▶ **Documento fuente**:
========
La naturaleza de lo privado y lo público es específico de cada sociedad; es el producto de las relaciones sociales y forma parte de la definición de la formación social en cuestión.

Estas producciones sociales se han transformado durante los siglos y su contraposición, implicación recíproca y proporcionalidad dieron características únicas a cada momento histórico. Por ejemplo, a diferencia de hoy en día, para los griegos, privado era lo privado de algo, es decir carente de lo esencial. En este sentido, la vida privada era aquella vida dedicada a la necesidad y a la repetición, ajena a la verdadera vida que se escenificaba en lo público, donde era posible realizar discursos o acciones extraordinarios.

Durante el último siglo la transformación de estos ámbitos, en conjunción con otros factores, dio como resultado el surgimiento de una nueva forma de subjetividad, muy peculiar y, no se puede negar, preocupante. Así como a comienzos del 1900 entre las esferas de lo público y lo privado había un tránsito fluido, con el transcurso del tiempo se configura una decidida defensa de la vida privada y con ello un individuo cada vez más volcado en sus propios intereses que vivirá como contrapuestos aquellos que vengan del exterior.

Esta reflexión nos lleva a plantear una serie de preguntas, inspiradoras de este texto. Nos preguntamos por las implicaciones de esta nueva forma de subjetividad y si podría ser ocasionadora de conflictos psíquicos de difícil resolución la oposición de estos ámbitos tal y como se vivencian en nuestros días.

Además, puesto que las transformaciones sociales siempre van un paso por delante de la ideología de los individuos que las viven, nos preguntamos cuáles son las consecuencias psíquicas de los cambios tan radicales que hemos vivido en los últimos 70 años.
========
▶ **Listado de datos**:

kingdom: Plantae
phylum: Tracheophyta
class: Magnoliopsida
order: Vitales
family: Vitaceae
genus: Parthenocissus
========
▶ **Instrucciones y requisitos**:
Condensa en dos oraciones el texto sobre lo público y lo privado.

▶ **Resultado obtenido**:
La naturaleza de lo privado y lo público es propia de cada sociedad y se ha transformado a lo largo de los siglos; para los griegos, por ejemplo, lo privado era lo carente de lo esencial, y la verdadera vida se desarrollaba en lo público. En el último siglo esa transformación dio lugar a una nueva forma de subjetividad, la de un individuo cada vez más volcado en sus propios intereses, y el texto se pregunta por las consecuencias psíquicas de estos cambios radicales.